This book is a lot like those “worst case disaster books” where anxious over-planning worry-worts like me can fantasize about the worst things imaginable and console ourseles that we are better prepared now that we have more information. Even though I’m probably not going to be much more prepared. I would still probably freeze if frightened badly enough, and I don’t have enough social capital to force an entire company to practice monthly evacuation drills, and while doing fire drills in the home seems like a good idea, in reality it would just be “go outside” and I do that a few times a day anyway.
But still, Ripley combines both visceral and titillating survivor (and non-survivor) stories of how people have reacted during fires, plane crashes, hostage situations and other life-or-death scenarios with actual science about what happens in a person’s body when their fear gets too great. She devotes different sections to the different possibilities: panic (rare), herd instinct, freeze, and hero.

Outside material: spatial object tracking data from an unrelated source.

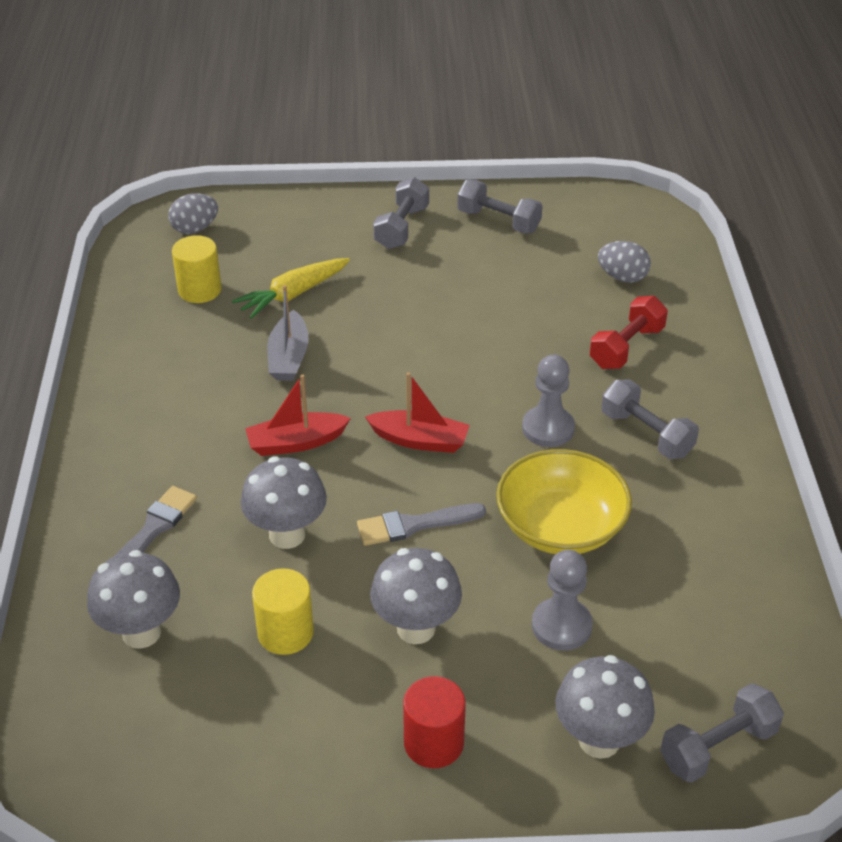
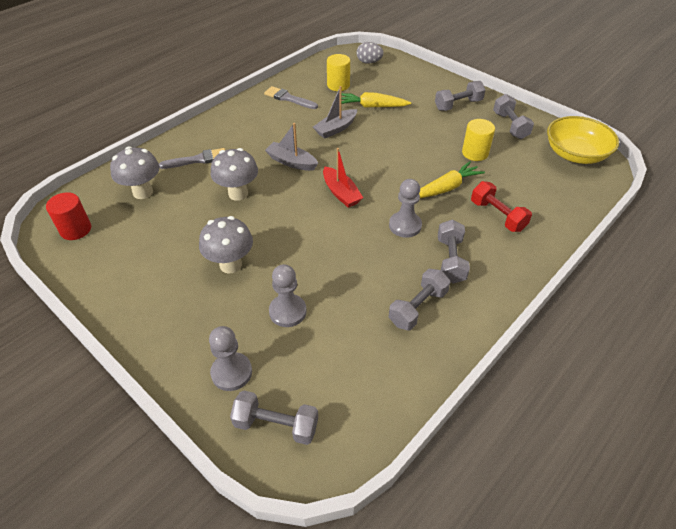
camera: 45 degrees right, 5 degrees up
(285, 633) = (185, 229): yellow cylinder -> yellow cylinder (475, 153)
(296, 443) = (291, 162): red boat -> grey boat
(414, 525) = (289, 224): grey brush -> grey brush (288, 98)
(433, 743) = (171, 314): red cylinder -> red cylinder (76, 229)
(531, 349) = (446, 188): none -> yellow carrot
(560, 526) = (349, 270): yellow bowl -> yellow bowl (575, 154)
(599, 740) = (231, 372): grey mushroom -> grey pawn
(622, 277) = (542, 184): grey egg -> none
(626, 347) = (497, 216): red dumbbell -> red dumbbell turned 60 degrees clockwise
(683, 512) = (418, 308): none -> grey dumbbell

I knew about people freezing in fear situations, but I didn’t realize that it was the same thing that happens to chickens when they’re “hypnotized.” I didn’t realize it could persist a long time after the event was over. I also didn’t know that people had a very, very strong urge to stick together when they were in a fearful situation, that people will follow firefighters into a building just because they are biologically primed to follow a leader. More frightening even than the (admittedly low possibility) idea of being in a disaster is the idea that if such a thing happened, I or anyone else might have our brain hijacked by the amygdala.
She also spends some time talking about heroes. Heroes tend to be single, male, and childless. That makes a lot of sense: women generally don’t get praise for surviving something they shouldn’t have been dumb enough to do in the first place, especially if other people heavily count on them staying alive (like their kids.) Also, chicks dig heroes, so you’d think for guys that would be a motivator. But the heroes themselves say that they do heroic things because they couldn’t live with the consequences of not doing something. That was an interesting twist.
Ripley also gives you some good solid advice for prolonging your own life. Don’t worry about the terrorist attack, the fire, the hurricane. Worry about heart disease, cancer and stroke. That’s what’s really likely to get you.